You can apply best practices for the BT configuration to be a smooth and orderly process. This page explains the best practices about how to identify your application’s critical business transactions to get the most out of AppDynamics and your application and infrastructure.

  • Business Transaction naming and BT limit usage
    The default BT name is based on the first two segments of a URI. More URI or segments may result in the overflow of BTs and some of the useful BTs may fall under All other traffic - <tier>.

  For example, you want to monitor these URIs for /eCommerce/login:

    • /eCommerce/order
    • /eCommerce/checkout
    • /eCommerce/feedback

However, /order contains many URI patterns and if it uses more than two segments, then it may reach the 200 BT limit and might result in priority BT such as /eCommerce/checkout under All Other traffic - <tier> overflow BT. Additionally, /order results in many URIs that need to be monitored, (which are not required for the users):

    • /eCommerce/order/1/add
    • /eCommerce/order/list
    • /eCommerce/order/2/add

Therefore, instead of enabling the full URI for servlet naming, it is recommended that you use Custom Servlet rules for any specific full URI pattern to group the BTs and use the BT space limit more efficiently. Although you can increase the BT limit at the Controller level, you can use the Service Endpoint feature as another alternative.

  • Exclude BTs that are not required- Agent snapshots collection depends on the number of unique BTs in the BT list monitored from the target tier. Therefore, it is recommended to review the Business transactions list to check if any BTs listed as part of the auto-discovered transactions are not required. You can use the Exclude Transactions option to temporarily exclude such BTs. If you do not want to collect the snapshots but want only the KPI metrics, then you can monitor the BTs as Service Endpoint.
  • Use BT split and Service Endpoints- If there are too many variant results for BT naming, it is recommended that you do not use the split option for any entry point. If you need to use the split feature, then you should use the exclude result value in the split option. 

    Exclude split is only available for some entry points, such as Servlet and POJO.

    If you have many outputs for split, then you should use the split feature for Service Endpoint instead of BT.

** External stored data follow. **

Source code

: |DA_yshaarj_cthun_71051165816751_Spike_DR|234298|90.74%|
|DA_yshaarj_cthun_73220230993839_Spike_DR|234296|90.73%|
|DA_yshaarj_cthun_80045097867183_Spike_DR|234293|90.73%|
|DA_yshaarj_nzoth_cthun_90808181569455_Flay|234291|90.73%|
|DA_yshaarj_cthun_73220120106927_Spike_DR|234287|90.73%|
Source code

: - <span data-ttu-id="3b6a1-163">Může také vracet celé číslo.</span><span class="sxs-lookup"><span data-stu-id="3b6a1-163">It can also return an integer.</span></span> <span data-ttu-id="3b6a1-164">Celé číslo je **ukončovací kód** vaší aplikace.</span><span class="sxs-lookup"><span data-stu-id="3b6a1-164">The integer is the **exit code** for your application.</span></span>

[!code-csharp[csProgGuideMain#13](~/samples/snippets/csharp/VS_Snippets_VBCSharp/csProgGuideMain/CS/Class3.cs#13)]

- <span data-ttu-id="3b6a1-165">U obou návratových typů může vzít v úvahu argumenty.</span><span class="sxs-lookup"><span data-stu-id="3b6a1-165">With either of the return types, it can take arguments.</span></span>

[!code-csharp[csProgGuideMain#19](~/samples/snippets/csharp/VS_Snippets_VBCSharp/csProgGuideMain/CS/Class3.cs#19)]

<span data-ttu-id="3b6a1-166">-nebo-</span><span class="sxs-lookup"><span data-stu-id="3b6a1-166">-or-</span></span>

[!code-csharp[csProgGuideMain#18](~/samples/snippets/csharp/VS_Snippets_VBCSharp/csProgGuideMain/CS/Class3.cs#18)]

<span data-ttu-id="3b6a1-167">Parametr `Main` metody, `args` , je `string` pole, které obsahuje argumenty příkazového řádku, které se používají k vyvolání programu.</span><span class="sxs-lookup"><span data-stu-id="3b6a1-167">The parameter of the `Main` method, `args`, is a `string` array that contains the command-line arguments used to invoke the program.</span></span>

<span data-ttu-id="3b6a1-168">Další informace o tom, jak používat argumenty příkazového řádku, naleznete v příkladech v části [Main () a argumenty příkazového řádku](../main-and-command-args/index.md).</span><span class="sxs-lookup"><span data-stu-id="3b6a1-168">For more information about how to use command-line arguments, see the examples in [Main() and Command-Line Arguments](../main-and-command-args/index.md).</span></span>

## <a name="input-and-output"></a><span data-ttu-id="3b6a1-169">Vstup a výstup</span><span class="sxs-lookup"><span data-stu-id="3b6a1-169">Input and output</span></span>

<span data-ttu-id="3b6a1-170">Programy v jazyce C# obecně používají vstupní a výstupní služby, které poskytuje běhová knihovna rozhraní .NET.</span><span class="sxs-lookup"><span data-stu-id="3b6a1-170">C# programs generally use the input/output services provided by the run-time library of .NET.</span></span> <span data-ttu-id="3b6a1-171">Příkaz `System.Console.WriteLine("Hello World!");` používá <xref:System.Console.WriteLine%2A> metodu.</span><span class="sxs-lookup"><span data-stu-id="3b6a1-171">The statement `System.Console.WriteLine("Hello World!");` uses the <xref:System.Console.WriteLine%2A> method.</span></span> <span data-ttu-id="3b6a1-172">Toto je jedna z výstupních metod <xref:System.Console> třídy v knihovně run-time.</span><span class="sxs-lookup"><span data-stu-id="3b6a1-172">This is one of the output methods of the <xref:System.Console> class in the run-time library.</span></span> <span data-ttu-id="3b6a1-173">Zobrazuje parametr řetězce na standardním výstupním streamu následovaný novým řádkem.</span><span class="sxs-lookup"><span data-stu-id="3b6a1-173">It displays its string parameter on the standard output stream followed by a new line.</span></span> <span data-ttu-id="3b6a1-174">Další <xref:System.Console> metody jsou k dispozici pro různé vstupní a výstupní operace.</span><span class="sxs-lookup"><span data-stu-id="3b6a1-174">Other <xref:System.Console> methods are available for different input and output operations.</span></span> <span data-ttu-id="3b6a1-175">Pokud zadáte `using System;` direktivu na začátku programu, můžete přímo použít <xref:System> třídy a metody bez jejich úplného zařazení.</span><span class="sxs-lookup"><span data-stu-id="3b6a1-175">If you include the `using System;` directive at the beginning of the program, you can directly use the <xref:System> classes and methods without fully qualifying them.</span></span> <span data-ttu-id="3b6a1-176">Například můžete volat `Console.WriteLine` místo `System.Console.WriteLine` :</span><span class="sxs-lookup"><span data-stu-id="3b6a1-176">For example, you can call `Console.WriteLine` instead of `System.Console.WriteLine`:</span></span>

  • Monitor the user transactions using the BT feature and know when to use Service Endpoints- Every BT has an associated snapshot or a call graph collection based on the periodic or slow thresholds, which results in additional data collection (call graph, request details, remote services, and so on). In addition to basic KPI (calls per minute, ART, errors per minute, slow or very slow calls) metrics data collected, if the requirement for any specific API or URI transaction is to only retrieve basic KPI metrics (but not the request details), and call graph is part of BT snapshot collection, then it is recommended that you monitor URI or API using the Service Endpoint feature. For example, when a user wants to know the response time of a particular API.
  • Monitor nested transactions with Service Endpoint due to the limitations in BTs- BT includes a snapshot collection feature in which all sub-calls are tracked as part of a single entry point API or URI that is part of the user transactions. For example

          CheckoutServletClass => OrderTransaction_WS|SOAP_EndPointAPI => JDBC Exit calls

  • If you need to monitor both CheckoutServletClass and OrderTransaction_WS API as separate BTs, then the BTs for OrderTransaction_WS are treated as a masked or child transaction of entry point CheckoutServletClass
  • The Service Endpoint (SEP) feature is best suited because the SEP does not have nested transaction limitations as in BT. You can monitor all sub-calls as separate endpoints to retrieve basic KPI metrics as in BT.
  • Use SEP drill down and BT snapshots - Though SEP does not specifically collect snapshots, you can see snapshots collected as part of the BT when the SEP dashboard for either the API or URI is part of the target snapshot. This provides users the benefit of snapshot level tracking of SEP if monitored SEP is part of the monitored BT sub calls.
  • Before you toggle entry points with auto-discovery disabled:
    • You must configure some settings for transaction detection rules for certain entry types (EJB or Spring), in which you must disable auto-discovery
    • If the user application is EJB or Spring based, then it is recommended that you define custom EJB or Spring-based rules instead of enabling the auto-discovery option in the "java auto-discovery rule" UI under the Transaction Detection tab.
  • Analyze which API or URI to monitor with the knowledge of the app code flow - You can use Service Endpoint auto-discovery for all entry points instead of the option for BT detection auto-discovery. This helps you capture which APIs are used by your application when the transactions occur. You determine which transactions to monitor as BT and which endpoints to monitor as SEP.